## Log-likelihood of data with missing values

The behaviour of `logLik()` when data are complete is described here here. When data are incomplete, `logLik()` will return `NA` for all observations containing missing values if `by.sample = TRUE`.

```> library(bnlearn)
> dag = model2network("[A][C][F][B|A][D|A:C][E|B:F]")
> bn = bn.fit(dag, learning.test)
> incomplete = rbn(bn, 20)
> incomplete[1, "A"] = NA
> incomplete[2, "B"] = NA
> incomplete[3, "C"] = NA
> incomplete[4, "D"] = NA
> incomplete[5, "E"] = NA
> incomplete[6, "F"] = NA
> logLik(bn, incomplete, by.sample = TRUE, debug = TRUE)
```
```> computing the log-likelihood of a discrete network.
* processing node A.
* processing node B.
* processing node C.
* processing node D.
* processing node E.
* processing node F.
```
```         NA        NA        NA        NA        NA        NA -3.383587
 -2.677968 -5.702894 -5.862672 -2.833497 -5.687906 -2.833497 -2.833497
 -4.121276 -6.822133 -5.004131 -6.459965 -4.672770 -5.004131
```

If we are computing the log-likelihood only for a subset of nodes, `logLik()` will only return `NA` for those observations that are not locally complete (that is, either the nodes or some of their parents are missing).

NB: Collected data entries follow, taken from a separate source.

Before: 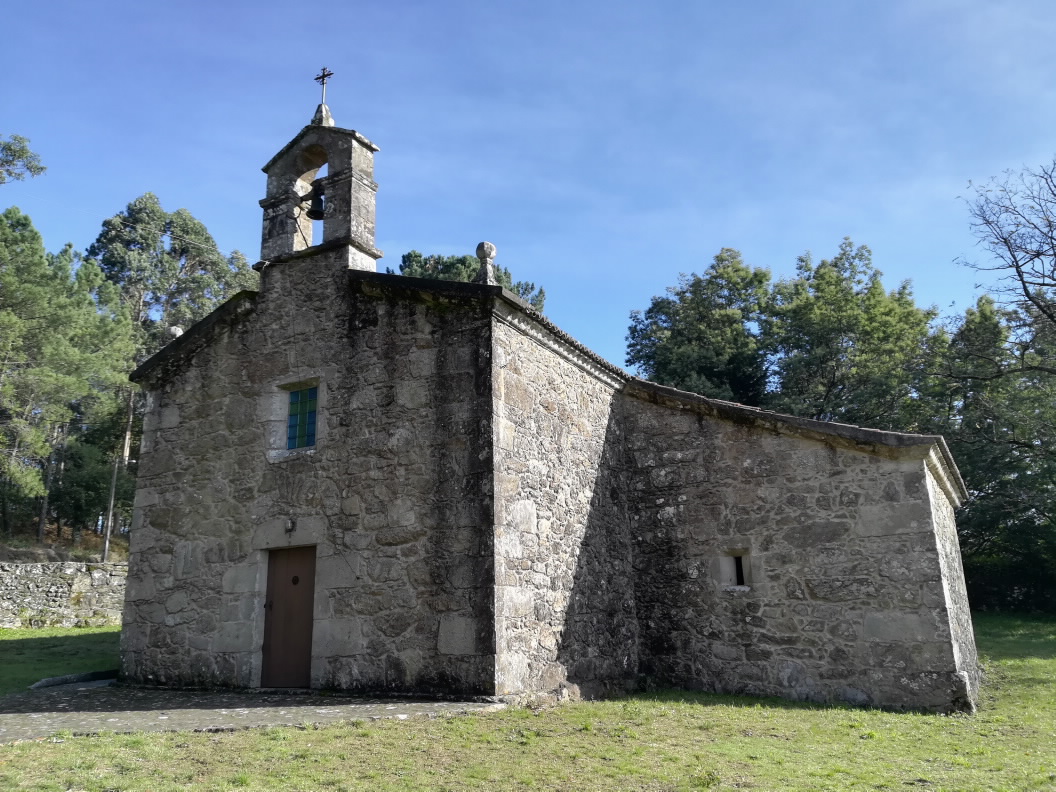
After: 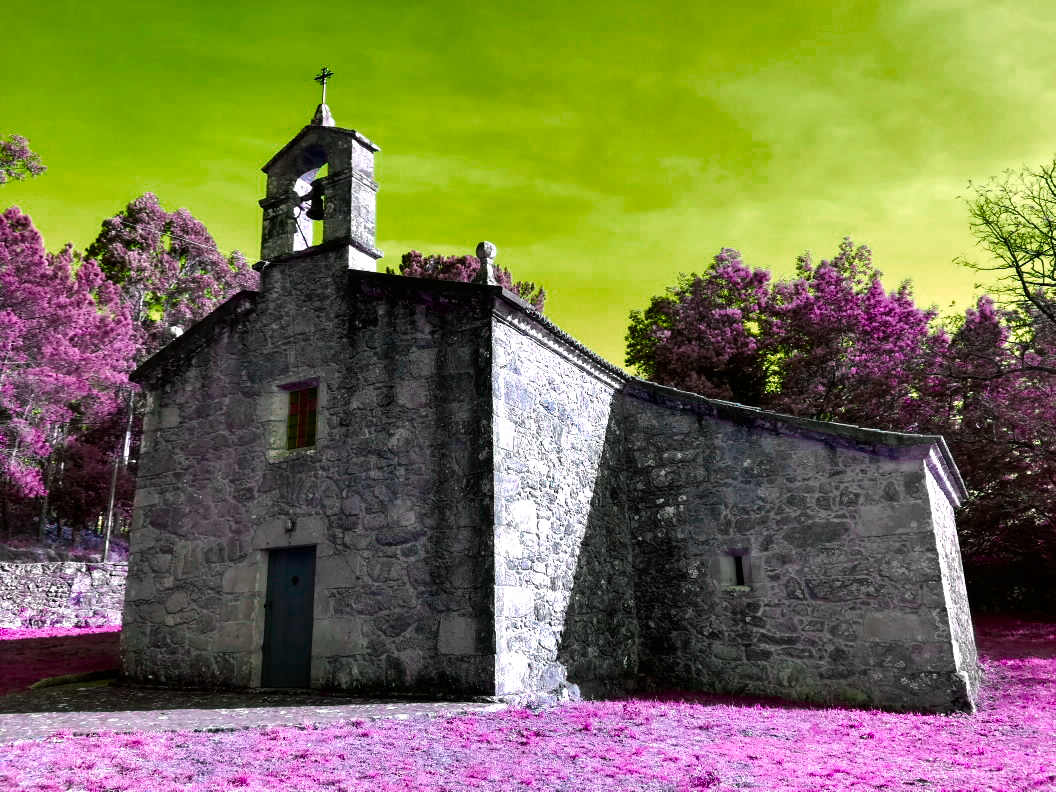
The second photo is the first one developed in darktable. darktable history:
color balance rgb: shadows lift › chroma 0.713%, shadows lift › hue 111.92°, white fulcrum 0.983 EV, linear chroma grading › shadows -30.244%, linear chroma grading › global chroma 35.097%, perceptual saturation grading › global saturation 40.386%, perceptual saturation grading › highlights -25.644%, perceptual saturation grading › mid-tones 34.625%, perceptual saturation grading › shadows 34.922%, hue shift -147.43°, contrast 34.765%, saturation formula JzAzBz (2021)
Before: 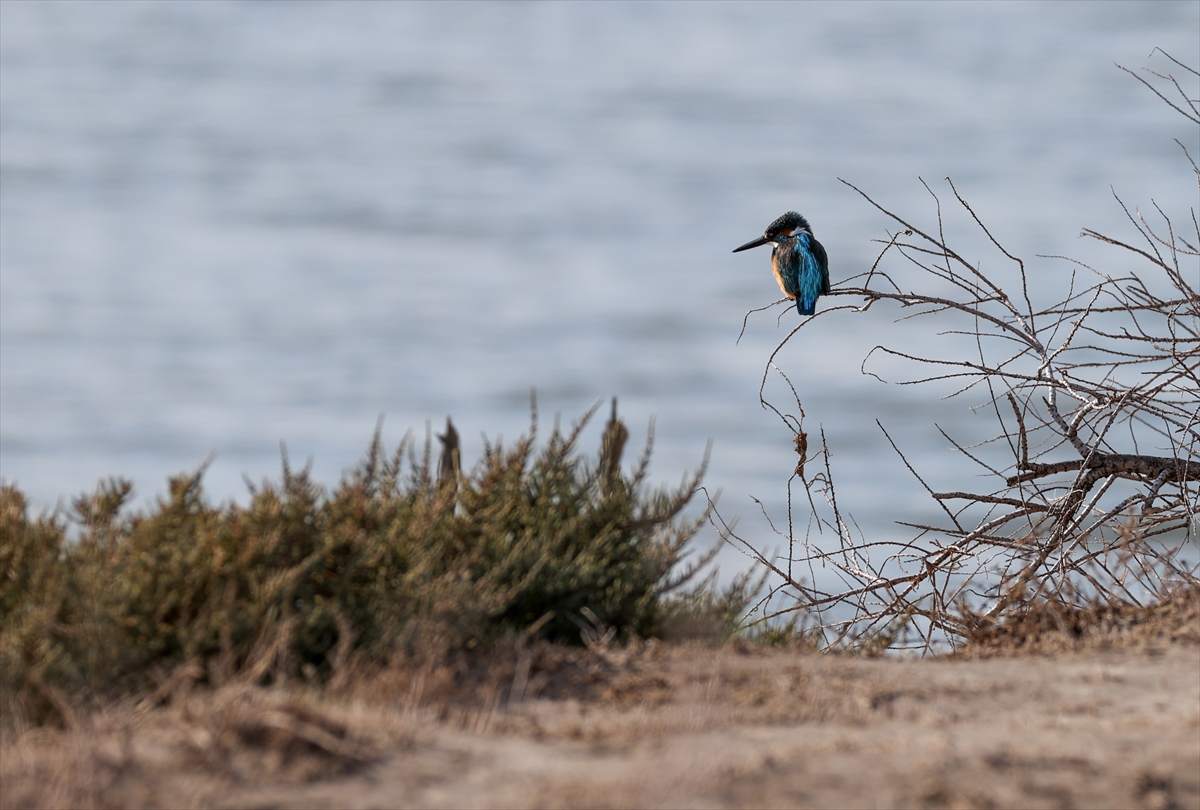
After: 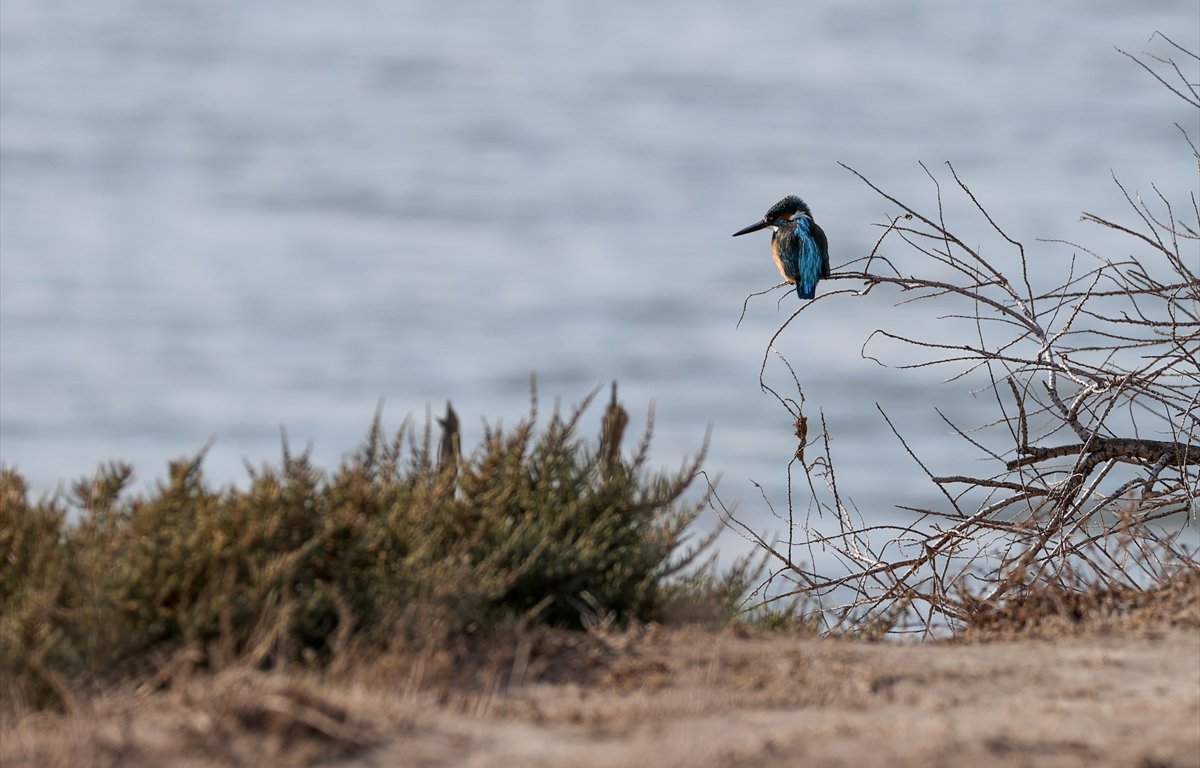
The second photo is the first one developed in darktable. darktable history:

```> logLik(bn, incomplete, by.sample = TRUE, nodes = "B")
```
```          NA         NA -1.5097823 -0.1553504 -0.1553504 -0.1553504
 -0.1553504 -0.1553504 -2.3595312 -0.8098829 -0.2349458 -0.2349458
 -0.2349458 -0.2349458 -0.1553504 -0.1553504 -0.2349458 -1.5097823
 -0.1553504 -0.2349458
```

If `by.sample = FALSE` (the default) and we are computing the log-likelihood of the whole sample, `logLik()` will return `NA` if the data are incomplete at all.

```> logLik(bn, incomplete, by.sample = FALSE, debug = TRUE)
```
```> computing the log-likelihood of a discrete network.
* incomplete data for node A, the log-likelihood is NA.
```
``` NA
```

We can prevent `logLik()` from returning `NA` when `by.sample = FALSE` by setting `na.rm = TRUE`. `logLik()` will then compute the log-likelihood as the node-average log-likelihood scaled by the sample size for each node.

```> logLik(bn, incomplete, by.sample = FALSE, na.rm = TRUE, debug = TRUE)
```
```> computing the log-likelihood of a discrete network.
* processing node A.
> 19 locally-complete observations out of 20.
> log-likelihood is -21.982814.
* processing node B.
> 18 locally-complete observations out of 20.
> log-likelihood is -9.823841.
* processing node C.
> 19 locally-complete observations out of 20.
> log-likelihood is -16.876785.
* processing node D.
> 17 locally-complete observations out of 20.
> log-likelihood is -16.938355.
* processing node E.
> 17 locally-complete observations out of 20.
> log-likelihood is -12.396791.
* processing node F.
> 19 locally-complete observations out of 20.
> log-likelihood is -13.866863.
```
``` -91.88545
```

In practice, this means that:

```> logLik(bn, incomplete, node = "B", na.rm = TRUE)
```
``` -9.823841
```
```> locally.complete = complete.cases(incomplete[, c("B", parents(bn, "B"))])
> ncomplete = sum(locally.complete)
> logLik(bn, incomplete[locally.complete, ], node = "B") / ncomplete * nrow(incomplete)
```
``` -9.823841
```

Note that the log-likelihood can still be `NA` if any of the parameters of the Bayesian network involved in its computation is equal to `NA`: `na.rm = TRUE` only prevents the missing values in the data from propagating, not those in the parameters.

Last updated on `Tue Mar 14 12:05:13 2023` with bnlearn `4.9-20230309` and `R version 4.2.2 (2022-10-31)`.